Yesterday (Thursday, February 13th, 2014) I took my car to the local Ford-dealer in nearby Canandaigua to have its oil changed.
I used to do this myself — I have a pit in my garage. But with advancing age it’s got to be too much trouble.
Ford wants money, an oil-change ain’t free. It was free for my Honda CR-V, which my Ford Escape replaced.
I do it along with working-out at the YMCA, which is also in Canandaigua.
I drop my car off, after which they take me up to the YMCA. Then I call them after working-out, so they can come and take me back.
Working-out is at least two hours, enough time for an oil-change.
So I dropped my car off, and a young kid pulled up in a tiny white Ford Focus, the company courier-car.
We then motored up to the YMCA, and I said I’d wait at the door after I called back.
Workout complete, I called. The kid would come up and get me in that same tiny Focus.
I climbed in, and we headed back to the Ford-dealer.
He almost got T-boned coming out of the YMCA, a dangerous intersection where a railroad-bridge abutment blocks your view.
“I avoid this intersection,” I said.
Down through Canandaigua we motored on the main drag, back to the Ford-dealer.
To get to the Ford-dealer, we have to make a left-turn across a busy highway.
GrandPap was slowly approaching in his gray Dodge pickup.
“Come-on, Dodge,” the kid shouted.
“Phbt!” we had to wait for the Dodge.
“I can’t believe all the people out here lollygaggin’,” the kid exclaimed.
“Yeah, me, for example,” I thought. “I get passed all the time by angry Grannies shaking their fist at me.”
My car’s a V6, which means it’s probably strong enough to out-accelerate all those angry Grannies in their four-cylinder Kias.
But I can’t charge.
I had a stroke over 20 years ago, and I suppose it slowed me some.
I also drove transit-bus before my stroke, and it made me overly safety-conscious.
It seemed the only way to avoid Granny was poke.
And poke as I might, it seemed I could run on schedule.
And poke as I might, it seems I get where I’m going. Maybe 5-10 minutes later than the hurriers, but without incident, or even near-incidents.
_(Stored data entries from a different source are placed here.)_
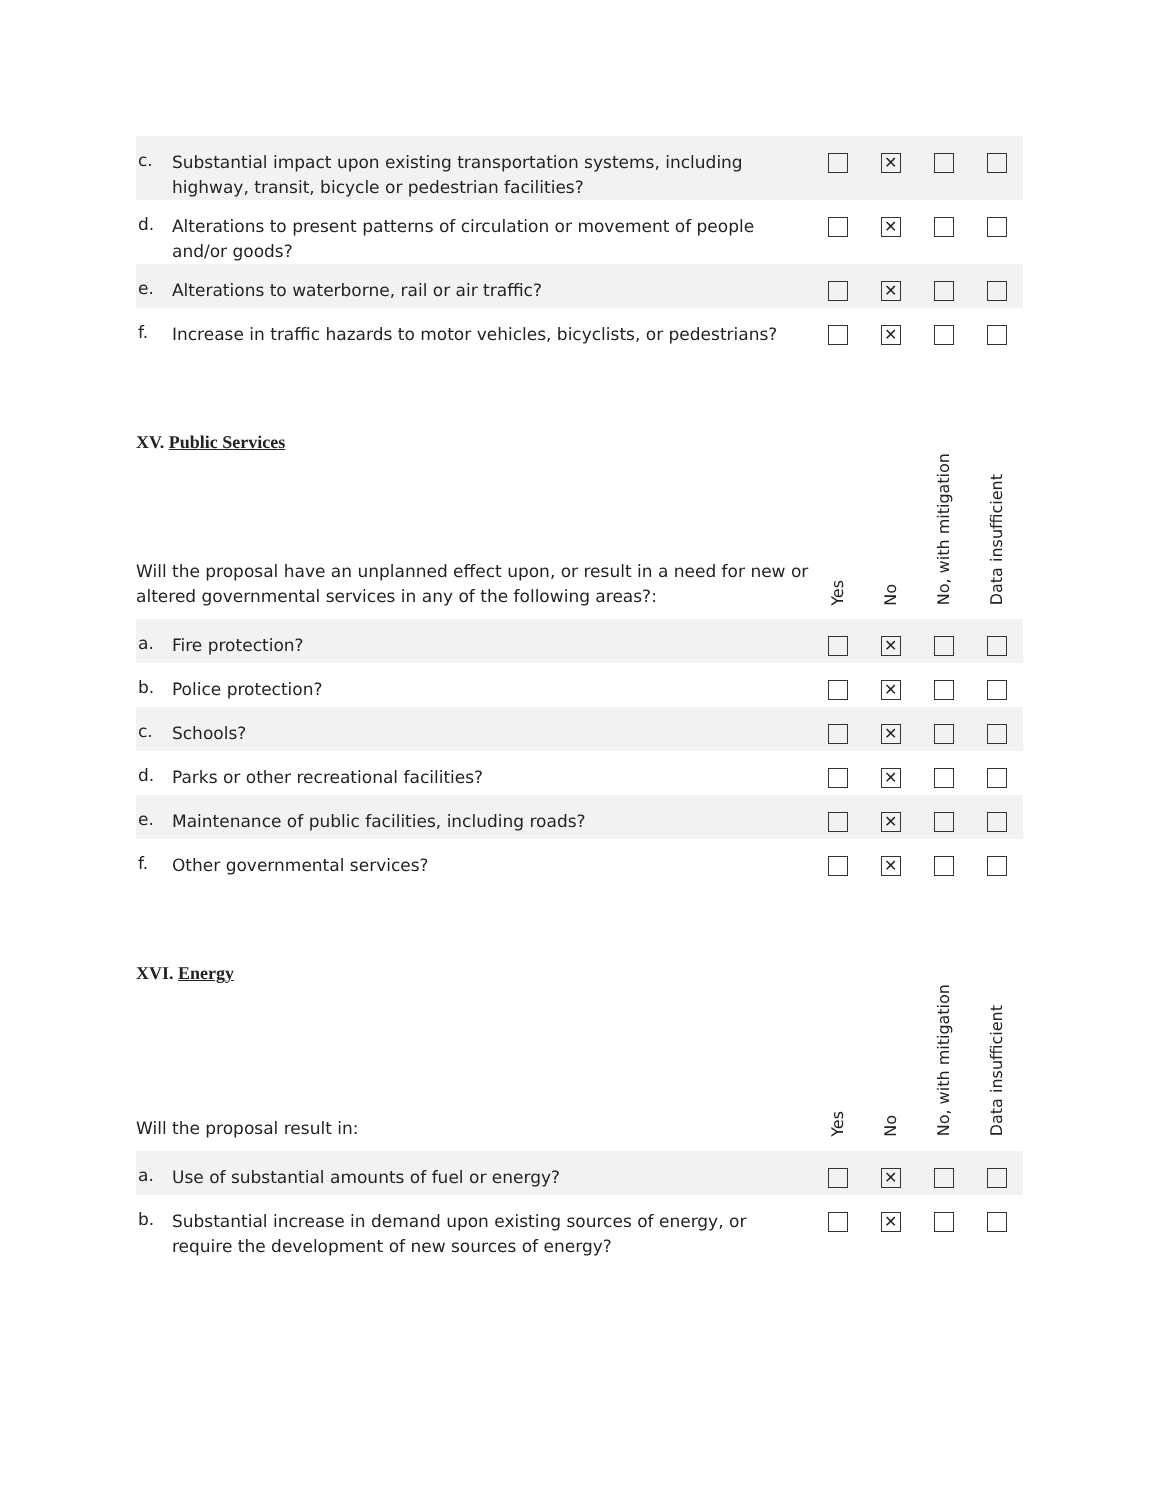| c. | Substantial impact upon existing transportation systems, including highway, transit, bicycle or pedestrian facilities? | | ✕ | | |
| d. | Alterations to present patterns of circulation or movement of people and/or goods? | | ✕ | | |
| e. | Alterations to waterborne, rail or air traffic? | | ✕ | | |
| f. | Increase in traffic hazards to motor vehicles, bicyclists, or pedestrians? | | ✕ | | |
XV. Public Services
| Will the proposal have an unplanned effect upon, or result in a need for new or altered governmental services in any of the following areas?: | | Yes | No | No, with mitigation | Data insufficient |
| a. | Fire protection? | | ✕ | | |
| b. | Police protection? | | ✕ | | |
| c. | Schools? | | ✕ | | |
| d. | Parks or other recreational facilities? | | ✕ | | |
| e. | Maintenance of public facilities, including roads? | | ✕ | | |
| f. | Other governmental services? | | ✕ | | |
XVI. Energy
| Will the proposal result in: | | Yes | No | No, with mitigation | Data insufficient |
| a. | Use of substantial amounts of fuel or energy? | | ✕ | | |
| b. | Substantial increase in demand upon existing sources of energy, or require the development of new sources of energy? | | ✕ | | |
“Lollygag;” what a beautiful word.
I set it aside for a blog — this blog.
It’s a word rarely used, and I wondered how the kid came upon it.
I almost said something.

• I work out in the Canandaigua YMCA Exercise-Gym, appropriately named the “Wellness-Center,” usually three days per week, about two-three hours per visit. (“Canandaigua” [“cannan-DAY-gwuh”] is a small city to the east nearby where I live in Western NY. The city is also within a rural town called “Canandaigua.” The name is Indian, and means “Chosen Spot.” It’s about 14 miles east. —I live in the small rural town of West Bloomfield, southeast of Rochester.)
• For 16&1/2 years (1977-1993) I drove transit bus for Regional Transit Service (RTS) in Rochester, NY, a public employer, the transit-bus operator in Rochester and environs.
• I had a stroke October 26, 1993, from which I pretty much recovered.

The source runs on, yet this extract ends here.